Hollywood has always been enthralled with the legal community. From the days of “Perry Mason” and “How to Kill a Mockingbird” all the way to the present moment when we are offered with every type of legal show from “Making a Murderer” to every version of “Law & Order.” Local attorney Lou Shapiro now joins in the ranks of attorneys before him to help a television show keep the law as close to reality as possible.
AALM: How did you become the legal consultant for the show?
Shapiro: It’s a funny story actually. Every Shabbat at the end of the temple services, I make the community announcements — Mazal tovs, congratulations, welcoming visitors, etc. I always open with a joke and make desperate attempts to make an otherwise bland monologue somewhat funny. Jeff Astrof, the executive producer of the show, and naturally funny individual, happened to be in attendance and was tickled but not humored of course by my comedic efforts. I think he panicked when he found out that I’m a criminal defense attorney turning comedian, so he figured if you can’t beat ’em, join him.
AALM: What is “Trial & Error” about?
Shapiro: It’s a murder-comedy, starring John Lithgow, who plays a defendant named, Larry, who is accused of killing his wife in a small town. A big-city young criminal defense attorney that is forced to work with a new staff and investigator represents him. At first it seems like a hopeless match. But as the trial proceeds, a functional dysfunctionality evolves, which makes for great belly laughs and entertainment. It’s a cross between “Making A Murderer” and “The Weatherman.” It’s debuting March 7, 2017, at 9:30 p.m. on NBC.
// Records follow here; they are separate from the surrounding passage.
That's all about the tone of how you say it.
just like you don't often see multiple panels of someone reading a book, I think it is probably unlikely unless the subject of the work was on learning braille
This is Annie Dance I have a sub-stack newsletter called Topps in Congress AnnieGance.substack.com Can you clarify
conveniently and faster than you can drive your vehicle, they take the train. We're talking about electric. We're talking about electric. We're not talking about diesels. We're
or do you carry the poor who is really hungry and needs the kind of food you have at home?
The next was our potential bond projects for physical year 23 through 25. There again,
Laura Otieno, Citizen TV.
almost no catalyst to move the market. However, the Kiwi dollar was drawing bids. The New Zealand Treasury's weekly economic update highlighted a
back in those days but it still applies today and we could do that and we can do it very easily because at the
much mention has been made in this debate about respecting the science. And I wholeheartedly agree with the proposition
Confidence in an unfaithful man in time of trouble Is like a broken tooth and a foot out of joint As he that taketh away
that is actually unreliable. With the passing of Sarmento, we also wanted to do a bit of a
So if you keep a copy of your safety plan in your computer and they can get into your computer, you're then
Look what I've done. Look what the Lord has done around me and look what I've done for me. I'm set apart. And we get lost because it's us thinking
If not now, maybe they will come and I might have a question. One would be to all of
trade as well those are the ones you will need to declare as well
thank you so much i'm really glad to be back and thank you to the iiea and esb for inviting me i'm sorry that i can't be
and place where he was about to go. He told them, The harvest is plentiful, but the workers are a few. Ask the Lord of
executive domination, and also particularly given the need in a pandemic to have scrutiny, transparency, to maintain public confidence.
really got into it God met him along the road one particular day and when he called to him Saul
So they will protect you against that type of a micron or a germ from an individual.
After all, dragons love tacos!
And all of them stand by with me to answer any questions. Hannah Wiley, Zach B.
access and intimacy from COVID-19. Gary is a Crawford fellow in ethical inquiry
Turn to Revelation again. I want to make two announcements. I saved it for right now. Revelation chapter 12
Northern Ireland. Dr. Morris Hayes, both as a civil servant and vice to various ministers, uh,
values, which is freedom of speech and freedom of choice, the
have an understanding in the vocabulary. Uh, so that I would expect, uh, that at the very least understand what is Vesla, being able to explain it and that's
AALM: What services do you provide to the show?
Shapiro: My goal is to strike the right balance between staying as true as possible to an actual trial (i.e., rules of procedure, motions) while simultaneously allowing for the presence of unconventional comedic material. I have taken the actors and writers to court with me to observe hearings and introduce them to prosecutors and court staff . You’ll notice that even the security entrance into the shows court-room looks remarkably similar to an L.A. County courthouse entrance. So much so, I instinctively began to remove my belt when I walked through it on set.
AALM: What have you gained from your participation?
Shapiro: I have newfound respect for comedy writers. On the first day in, I was in a boardroom with about 30 writers, most of whom are ivy-league educated and are a lot of funnier than anyone I have ever encountered. Legal and procedural questions were thrown at me like rapid-fire. Every answer I provided was followed up by several more intelligible and challenging questions. Had I known it was going to be that intense, I would have invited Dean Erwin Chemer-isnky along. It obviously requires incredible talent to write for television. Seeing it first-hand really brings that appreciation to life.
AALM: Are you happy with the experience?
Shapiro: Absolutely. I knew I would enjoy participating in this project. My only original hesitation was that I didn’t want it to interfere with my practice. Fortunately, technology makes it really easy to quickly communicate and to facilitate our goals. It was fun, challenging and actually helped my practice — the questions posed always keeps me on my toes. I am really thrilled to be part of this venture. It’s the first of its kind and I love taking risks.